Dear Dating Coach,
Chanukah is a constant reminder of everything I am doing wrong. A holiday that celebrates the foods I should not eat; latkes, donuts, and all things fried. “You are dating now,” is my family’s constant refrain. “Be careful what you eat.” I definitely struggle with my weight and Chanukah is really not helpful. My friends are all thin and can enjoy donuts galore, while my mother will be watching every bite I eat. Why are people in shidduchim obsessed with weight and how do I get through this foodfest with my sanity?
This story is awkward, but we are close, so I will share. We had an iguana problem at our house. Three iguanas decided to make our space their home and would not budge. I have nothing against iguanas but they are not big believers in privacy and don’t have litter boxes… if you get my drift. Our yard became a dangerous place to “step.” Last week, I went outside for a bit and for the rest of the day I said to my family, the Amazon guy, and random strangers, “Do you smell that?” Something smelled really bad and I could not figure out where it was coming from. I sniffed and looked and sniffed and looked and could not pinpoint the horrible smell. UNTIL, in a light bulb moment, I looked under my shoe, and saw that I was the SOURCE of that terrible smell! Me! Needless to say, “Jessica the Iguana Lady” came the next day and relocated Teeny, Tiny, and Moe. (P.S. The shoes also needed to be relocated.)
Thank you for reaching out. Chanukah is a holiday with beautiful foods that remind us of the miracle of the oil that lasted for eight days. The latkes and the donuts pay homage to oil and fill our homes with delicious aromas that we enjoy. For those who are being mindful of their health and weight, these fried temptations can be hard to resist. Your family feels a need to monitor what you eat now that you are “in shidduchim,” worried I presume, that any movement on the scale will have you lose dating opportunities. They watch you and reprimand you and in turn you cannot enjoy the bounty that Chanukah offers.
Try to Take
This is not a dating question. This is a YOU question. Sure, I would not be so glib as to deny that our appearance and even size matter in shidduchim.
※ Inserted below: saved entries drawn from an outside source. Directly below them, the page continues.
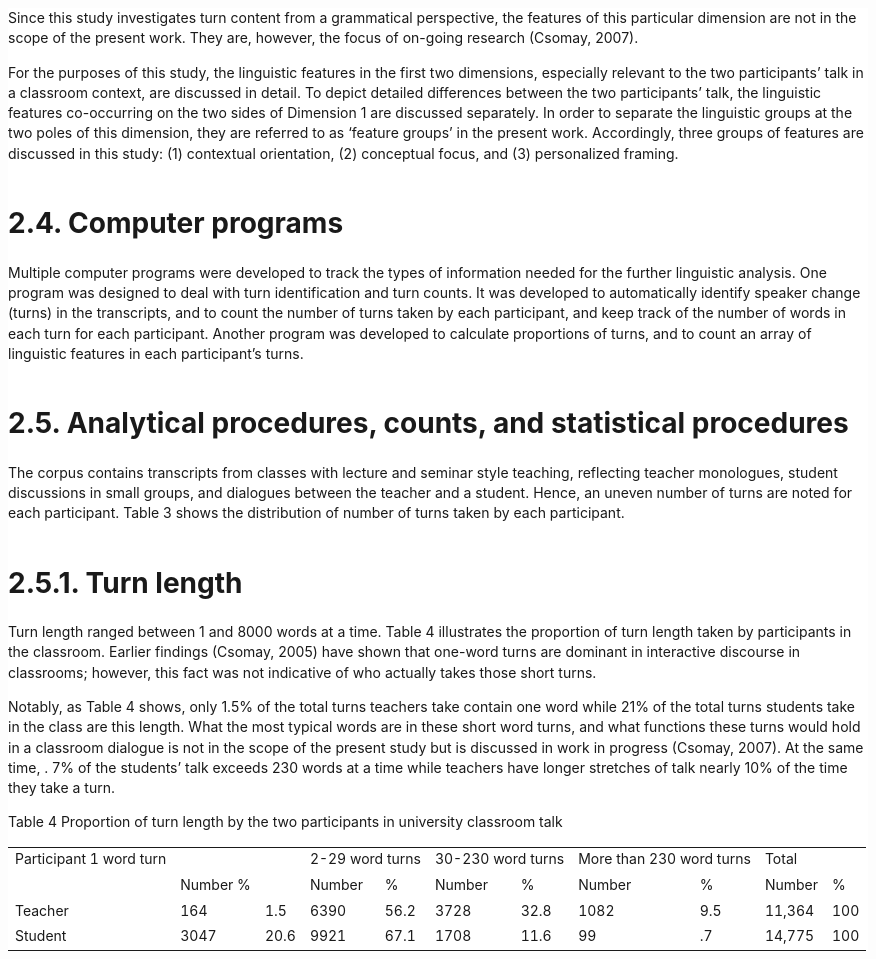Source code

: Since this study investigates turn content from a grammatical perspective, the features of this particular dimension are not in the scope of the present work. They are, however, the focus of on-going research (Csomay, 2007).

For the purposes of this study, the linguistic features in the first two dimensions, especially relevant to the two participants’ talk in a classroom context, are discussed in detail. To depict detailed differences between the two participants’ talk, the linguistic features co-occurring on the two sides of Dimension 1 are discussed separately. In order to separate the linguistic groups at the two poles of this dimension, they are referred to as ‘feature groups’ in the present work. Accordingly, three groups of features are discussed in this study: (1) contextual orientation, (2) conceptual focus, and (3) personalized framing.

# 2.4. Computer programs

Multiple computer programs were developed to track the types of information needed for the further linguistic analysis. One program was designed to deal with turn identification and turn counts. It was developed to automatically identify speaker change (turns) in the transcripts, and to count the number of turns taken by each participant, and keep track of the number of words in each turn for each participant. Another program was developed to calculate proportions of turns, and to count an array of linguistic features in each participant’s turns.

# 2.5. Analytical procedures, counts, and statistical procedures

The corpus contains transcripts from classes with lecture and seminar style teaching, reflecting teacher monologues, student discussions in small groups, and dialogues between the teacher and a student. Hence, an uneven number of turns are noted for each participant. Table 3 shows the distribution of number of turns taken by each participant.

# 2.5.1. Turn length

Turn length ranged between 1 and 8000 words at a time. Table 4 illustrates the proportion of turn length taken by participants in the classroom. Earlier findings (Csomay, 2005) have shown that one-word turns are dominant in interactive discourse in classrooms; however, this fact was not indicative of who actually takes those short turns.

Notably, as Table 4 shows, only $1 . 5 \%$ of the total turns teachers take contain one word while $21 \%$ of the total turns students take in the class are this length. What the most typical words are in these short word turns, and what functions these turns would hold in a classroom dialogue is not in the scope of the present study but is discussed in work in progress (Csomay, 2007). At the same time, . $7 \%$ of the students’ talk exceeds 230 words at a time while teachers have longer stretches of talk nearly $1 0 \%$ of the time they take a turn.

Table 4 Proportion of turn length by the two participants in university classroom talk   

<html><body><table><tr><td rowspan="2">Participant 1 word turn</td><td colspan="2"></td><td colspan="2">2-29 word turns</td><td colspan="2">30-230 word turns</td><td colspan="2">More than 230 word turns</td><td colspan="2">Total</td></tr><tr><td>Number %</td><td></td><td>Number</td><td>%</td><td>Number</td><td>%</td><td>Number</td><td>%</td><td>Number</td><td>%</td></tr><tr><td>Teacher</td><td>164</td><td>1.5</td><td>6390</td><td>56.2</td><td>3728</td><td>32.8</td><td>1082</td><td>9.5</td><td>11,364</td><td>100</td></tr><tr><td>Student</td><td>3047</td><td>20.6</td><td>9921</td><td>67.1</td><td>1708</td><td>11.6</td><td>99</td><td>.7</td><td>14,775</td><td>100</td></tr></table></body></html>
Perhaps there is even a point in being mindful of what we eat regardless of size or weight. Yet, this question impacts you as a whole, your life, and your goals that supersedes dating. Self-confidence and self-worth matter always. Self-acceptance and a positive body image are important forever. If you want to be careful about what you eat because you want to be healthier, stronger, or more confident, then go for it. But do not forego a donut because “your mother told you to.”
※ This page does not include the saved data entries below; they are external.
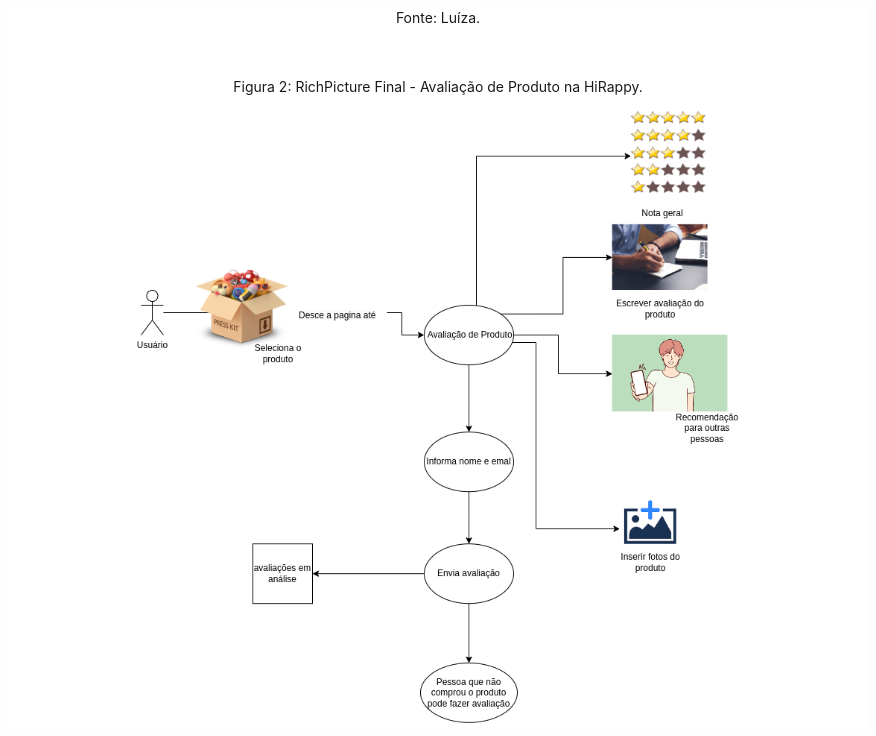 <div style="text-align: center">
<p>Fonte: Luíza.</p>
</div>
<br>

<div style="text-align: center">
<p>Figura 2: RichPicture Final - Avaliação de Produto na HiRappy. </p>
</div>

<div style="text-align: center">
    <img src="../Files/RichPicture/Rich_Picture_G5.png" alt="Versão Final" width="70%">
</div>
Take the time now to focus on you and how you feel about yourself. If there is anything you want to change, make a change for yourself. If there is any area in which you wish to grow, make an adjustment for yourself. If we rely on the police-work of those around us to maintain our image, our good character, or our behaviors, we will never be successful. Look inward, and if you are unhappy with anything you see, do your best to improve; but do it for you, not for the “date” relying on your scale reading. People are attracted to self-confidence. A self-assured person gets dates. Work on your sense of self and everything else will fall into place.